_Extract to read_.
[Begin]

Chaffee asks right question
Ellen-Earle Chaffee in her insightful Jan. 6 column in The Forum asked, "What kind of state do we want?" Chaffee believes "sustaining growth requires more changes of historic proportions." She buttresses her beliefs with facts and identifies goal...
Ellen-Earle Chaffee in her insightful Jan. 6 column in The Forum asked, "What kind of state do we want?" Chaffee believes "sustaining growth requires more changes of historic proportions." She buttresses her beliefs with facts and identifies goals North Dakota may achieve to avoid becoming the emptied prairie National Geographic wrote about; a state in irreversible decline.
Years ago, Carl Sandburg wrote: "Always the path of American destiny has been into the unknown. Always there arose enough reserves of strength, balances of sanity, portions of wisdom to carry the nation through to a fresh start with ever-renewing vitality." Globalization, however, has made the world more competitive.
As Michael Reid, in his new book, "Forgotten Continent" writes, "If China was becoming the world's workshop and India its back office, Brazil is its farm - and potentially its center of environmental services.

[End]

_Goal_.
Reproduce the letter about Chaffee's column word for word, starting with "Years ago, Carl" and going on through "of environmental services.".

_Record extracts_.
[Begin]

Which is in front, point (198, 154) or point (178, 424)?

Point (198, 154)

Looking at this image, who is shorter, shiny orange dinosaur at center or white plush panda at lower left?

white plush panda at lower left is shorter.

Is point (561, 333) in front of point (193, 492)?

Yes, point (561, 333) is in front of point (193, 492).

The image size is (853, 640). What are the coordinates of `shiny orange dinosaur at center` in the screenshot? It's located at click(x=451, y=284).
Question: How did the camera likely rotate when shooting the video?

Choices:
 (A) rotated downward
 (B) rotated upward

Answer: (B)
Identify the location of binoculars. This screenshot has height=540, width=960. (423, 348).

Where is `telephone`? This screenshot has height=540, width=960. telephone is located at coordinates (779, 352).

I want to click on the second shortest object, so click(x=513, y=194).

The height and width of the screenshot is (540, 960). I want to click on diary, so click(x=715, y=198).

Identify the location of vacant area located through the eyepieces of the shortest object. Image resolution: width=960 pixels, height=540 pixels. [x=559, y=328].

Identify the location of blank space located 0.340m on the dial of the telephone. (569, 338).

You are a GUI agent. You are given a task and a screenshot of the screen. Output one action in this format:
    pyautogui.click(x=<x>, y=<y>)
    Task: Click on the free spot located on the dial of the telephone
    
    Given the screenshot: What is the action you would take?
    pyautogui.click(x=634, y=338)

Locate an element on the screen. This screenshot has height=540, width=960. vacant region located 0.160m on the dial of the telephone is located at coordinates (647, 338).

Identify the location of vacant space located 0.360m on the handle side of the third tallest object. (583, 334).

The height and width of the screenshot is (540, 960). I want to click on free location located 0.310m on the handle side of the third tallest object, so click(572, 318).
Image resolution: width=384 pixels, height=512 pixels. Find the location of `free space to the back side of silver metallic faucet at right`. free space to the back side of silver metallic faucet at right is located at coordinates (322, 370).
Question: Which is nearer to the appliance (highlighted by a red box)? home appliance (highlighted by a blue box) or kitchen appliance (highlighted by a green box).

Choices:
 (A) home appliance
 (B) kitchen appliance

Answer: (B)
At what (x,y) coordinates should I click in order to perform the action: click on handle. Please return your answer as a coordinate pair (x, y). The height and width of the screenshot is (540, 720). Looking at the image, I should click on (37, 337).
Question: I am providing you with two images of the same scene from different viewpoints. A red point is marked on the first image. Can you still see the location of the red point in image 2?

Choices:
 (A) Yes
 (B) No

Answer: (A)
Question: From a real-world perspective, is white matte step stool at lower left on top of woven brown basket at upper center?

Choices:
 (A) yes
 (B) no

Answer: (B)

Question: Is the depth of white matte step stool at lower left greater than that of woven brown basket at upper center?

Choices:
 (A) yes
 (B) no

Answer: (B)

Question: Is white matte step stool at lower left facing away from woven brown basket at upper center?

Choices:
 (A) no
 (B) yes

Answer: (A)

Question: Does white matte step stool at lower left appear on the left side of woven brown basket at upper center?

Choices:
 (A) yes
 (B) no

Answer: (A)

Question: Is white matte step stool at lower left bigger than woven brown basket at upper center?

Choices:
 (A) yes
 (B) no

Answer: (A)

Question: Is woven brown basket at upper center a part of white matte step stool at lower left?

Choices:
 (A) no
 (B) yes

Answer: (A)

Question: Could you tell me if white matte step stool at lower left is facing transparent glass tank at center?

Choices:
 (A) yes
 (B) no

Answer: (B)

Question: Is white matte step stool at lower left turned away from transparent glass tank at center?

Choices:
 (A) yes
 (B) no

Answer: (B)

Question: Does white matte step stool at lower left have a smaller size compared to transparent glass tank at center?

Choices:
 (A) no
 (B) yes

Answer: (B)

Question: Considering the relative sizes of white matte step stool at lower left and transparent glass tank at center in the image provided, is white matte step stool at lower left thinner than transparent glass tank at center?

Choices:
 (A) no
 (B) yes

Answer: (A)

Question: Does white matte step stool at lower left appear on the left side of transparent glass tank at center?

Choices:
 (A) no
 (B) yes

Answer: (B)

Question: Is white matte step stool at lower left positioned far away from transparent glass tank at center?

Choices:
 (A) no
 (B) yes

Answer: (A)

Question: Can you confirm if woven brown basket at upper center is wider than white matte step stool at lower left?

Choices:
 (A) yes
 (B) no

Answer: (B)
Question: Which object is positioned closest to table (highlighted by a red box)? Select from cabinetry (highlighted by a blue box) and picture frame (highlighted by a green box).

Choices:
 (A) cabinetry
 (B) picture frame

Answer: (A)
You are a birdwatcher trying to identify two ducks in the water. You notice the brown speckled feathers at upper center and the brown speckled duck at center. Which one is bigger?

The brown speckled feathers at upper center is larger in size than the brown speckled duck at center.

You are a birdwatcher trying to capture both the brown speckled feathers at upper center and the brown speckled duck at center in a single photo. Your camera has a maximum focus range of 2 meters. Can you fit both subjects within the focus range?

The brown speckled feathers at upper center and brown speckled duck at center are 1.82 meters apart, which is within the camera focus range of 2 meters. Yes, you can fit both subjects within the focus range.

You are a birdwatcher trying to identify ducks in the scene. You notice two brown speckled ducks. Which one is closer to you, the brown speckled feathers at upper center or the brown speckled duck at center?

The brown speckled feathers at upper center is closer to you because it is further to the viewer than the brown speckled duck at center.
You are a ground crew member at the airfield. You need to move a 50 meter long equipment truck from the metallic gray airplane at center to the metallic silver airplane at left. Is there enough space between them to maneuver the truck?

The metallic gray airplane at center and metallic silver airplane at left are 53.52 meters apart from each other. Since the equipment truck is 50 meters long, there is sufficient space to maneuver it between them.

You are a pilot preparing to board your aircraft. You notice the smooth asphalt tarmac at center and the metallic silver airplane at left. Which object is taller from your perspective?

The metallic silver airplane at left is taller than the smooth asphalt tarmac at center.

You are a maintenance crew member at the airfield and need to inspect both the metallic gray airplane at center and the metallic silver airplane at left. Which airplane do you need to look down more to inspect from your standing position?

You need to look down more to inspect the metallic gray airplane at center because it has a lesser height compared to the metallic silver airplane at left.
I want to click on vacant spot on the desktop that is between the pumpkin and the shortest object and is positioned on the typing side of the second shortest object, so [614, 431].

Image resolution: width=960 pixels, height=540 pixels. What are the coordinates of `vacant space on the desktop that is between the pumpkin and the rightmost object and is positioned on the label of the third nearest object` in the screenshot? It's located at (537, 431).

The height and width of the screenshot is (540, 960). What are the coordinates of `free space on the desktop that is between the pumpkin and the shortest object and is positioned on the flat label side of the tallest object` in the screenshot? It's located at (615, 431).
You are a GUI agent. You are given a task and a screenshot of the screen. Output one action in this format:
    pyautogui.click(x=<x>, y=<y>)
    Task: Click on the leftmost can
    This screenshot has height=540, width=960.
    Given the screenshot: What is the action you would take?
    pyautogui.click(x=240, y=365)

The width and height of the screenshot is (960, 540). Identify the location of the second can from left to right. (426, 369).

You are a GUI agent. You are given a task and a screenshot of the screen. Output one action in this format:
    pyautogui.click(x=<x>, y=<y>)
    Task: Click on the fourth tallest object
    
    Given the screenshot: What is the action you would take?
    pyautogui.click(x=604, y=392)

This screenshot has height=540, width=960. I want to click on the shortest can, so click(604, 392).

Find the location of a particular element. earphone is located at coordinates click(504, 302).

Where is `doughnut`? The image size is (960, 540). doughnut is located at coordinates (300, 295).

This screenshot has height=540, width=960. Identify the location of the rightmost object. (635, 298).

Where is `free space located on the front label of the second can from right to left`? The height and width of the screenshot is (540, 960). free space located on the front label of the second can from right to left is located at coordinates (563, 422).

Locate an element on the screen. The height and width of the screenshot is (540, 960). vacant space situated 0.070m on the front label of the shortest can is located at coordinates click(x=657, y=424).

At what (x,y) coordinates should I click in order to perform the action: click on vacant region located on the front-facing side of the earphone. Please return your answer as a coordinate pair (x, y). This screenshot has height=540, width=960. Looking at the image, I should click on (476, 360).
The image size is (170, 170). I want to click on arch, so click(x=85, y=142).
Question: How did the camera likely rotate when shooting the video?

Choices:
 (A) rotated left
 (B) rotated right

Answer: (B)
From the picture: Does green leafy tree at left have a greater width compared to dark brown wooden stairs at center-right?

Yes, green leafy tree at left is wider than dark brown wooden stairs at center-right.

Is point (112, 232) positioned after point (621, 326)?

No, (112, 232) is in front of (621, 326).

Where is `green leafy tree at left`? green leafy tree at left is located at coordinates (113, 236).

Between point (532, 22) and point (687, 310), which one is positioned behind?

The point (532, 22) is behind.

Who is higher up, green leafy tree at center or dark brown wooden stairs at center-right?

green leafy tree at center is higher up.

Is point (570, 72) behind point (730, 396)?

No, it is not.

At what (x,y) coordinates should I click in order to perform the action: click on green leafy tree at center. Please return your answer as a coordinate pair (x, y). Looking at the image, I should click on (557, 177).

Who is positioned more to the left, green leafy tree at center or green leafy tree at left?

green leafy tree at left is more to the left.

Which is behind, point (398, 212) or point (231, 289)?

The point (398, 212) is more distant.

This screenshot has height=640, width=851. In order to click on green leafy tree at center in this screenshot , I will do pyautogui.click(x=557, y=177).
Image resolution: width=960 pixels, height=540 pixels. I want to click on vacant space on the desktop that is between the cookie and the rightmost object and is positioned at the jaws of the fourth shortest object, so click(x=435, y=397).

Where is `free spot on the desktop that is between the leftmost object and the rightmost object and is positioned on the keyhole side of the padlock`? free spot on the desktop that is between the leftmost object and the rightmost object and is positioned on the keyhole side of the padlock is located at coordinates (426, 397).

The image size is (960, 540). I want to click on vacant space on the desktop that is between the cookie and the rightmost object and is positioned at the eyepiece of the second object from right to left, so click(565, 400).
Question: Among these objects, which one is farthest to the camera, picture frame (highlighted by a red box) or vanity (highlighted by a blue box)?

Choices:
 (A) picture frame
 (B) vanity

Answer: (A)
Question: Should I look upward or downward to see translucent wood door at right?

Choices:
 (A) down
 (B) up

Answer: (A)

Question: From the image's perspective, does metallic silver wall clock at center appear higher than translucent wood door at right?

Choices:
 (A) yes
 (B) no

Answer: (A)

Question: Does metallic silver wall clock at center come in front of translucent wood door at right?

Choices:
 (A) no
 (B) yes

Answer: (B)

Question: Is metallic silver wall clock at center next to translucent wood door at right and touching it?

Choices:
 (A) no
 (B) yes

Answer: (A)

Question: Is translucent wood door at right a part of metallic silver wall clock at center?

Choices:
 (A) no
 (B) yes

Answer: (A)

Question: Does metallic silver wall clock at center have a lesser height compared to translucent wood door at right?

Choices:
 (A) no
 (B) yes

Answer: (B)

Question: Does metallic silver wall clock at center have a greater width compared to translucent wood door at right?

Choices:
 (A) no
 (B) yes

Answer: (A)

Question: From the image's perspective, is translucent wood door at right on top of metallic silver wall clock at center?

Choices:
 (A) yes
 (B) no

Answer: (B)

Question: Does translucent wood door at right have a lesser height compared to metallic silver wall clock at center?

[End]

_The completed task_.
Years ago, Carl Sandburg wrote: "Always the path of American destiny has been into the unknown. Always there arose enough reserves of strength, balances of sanity, portions of wisdom to carry the nation through to a fresh start with ever-renewing vitality." Globalization, however, has made the world more competitive.
As Michael Reid, in his new book, "Forgotten Continent" writes, "If China was becoming the world's workshop and India its back office, Brazil is its farm - and potentially its center of environmental services.